Mr. Anderson stressed the importance of being quick, saying the board will lose interest if “you’re not delivering a clear and concise message” in 15 to 20 minutes.
“Communication is fundamentally the most important element of relationships between risk managers and boards, and it’s incumbent upon risk managers to keep the message tight,” he said.
Mr. Chmielinski said FM Global has found that “the more seasoned the person delivering the information, the more efficient way we can deliver it,” which avoids “going down rabbit holes.”
“We do a lot of work to make sure we can summarize and target those areas that are most critical, that are going to have the most impact,” he said.
Alexander H. Southwell, a partner with Gibson Dunn & Crutcher LLP in New York, who co-chairs the firm’s privacy, cybersecurity and data innovation practice group, said there should be regular conversations with the board.
“It’s hard to talk about incidents when you’ve never had those conversations with the board before,” he said. “If there is a history and common language around cyber risk it can help make conversations go more smoothly” if an incident occurs.
Mr. Chmielinski said that on some occasions, there may be pressure from non-board company employees to “soften” the information presented, “and that becomes a challenge,” he said, adding, “We think transparency is the best remedy.”
The cyber expert is underrepresented overall in the boardroom today, although boards are seeking this expertise, said Pankaj Goyal, chief operating officer of Palo Alto, California-based cybersecurity company Safe Security.
“I would imagine that the majority of board members do not today have extensive experience in cybersecurity,” and many of them are learning about it quickly, Mr. Farley said.

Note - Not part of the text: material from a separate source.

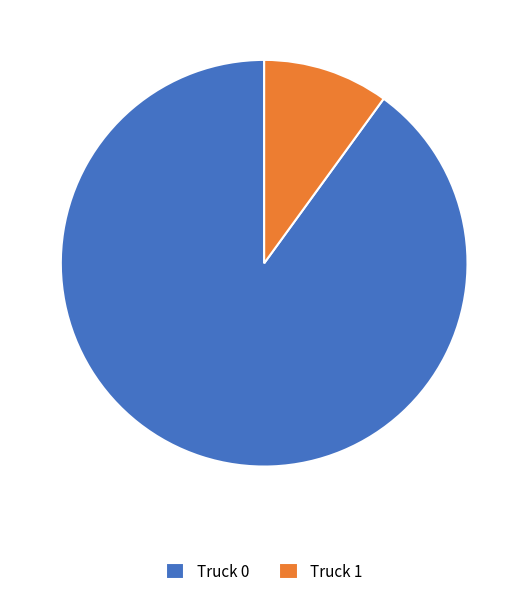

Rank the categories by value from lowest to highest.

Truck 1, Truck 0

Mr. Southwell noted the SEC considered requiring that boards disclose which directors have cyber expertise. While that measure did not make it into the final rule, boards now often seek directors with this expertise, he said.
It is no different from when companies responded to the Sarbanes-Oxley Act of 2002, which required directors to have financial expertise, Mr. Lefebvre said.
“We may be on the cusp” of addressing this issue for cyber, although it is not expected to be resolved overnight, he said.
“I think we’re on the right path and closer to an ideal situation than we would have been a few years back,” Mr. Anderson said.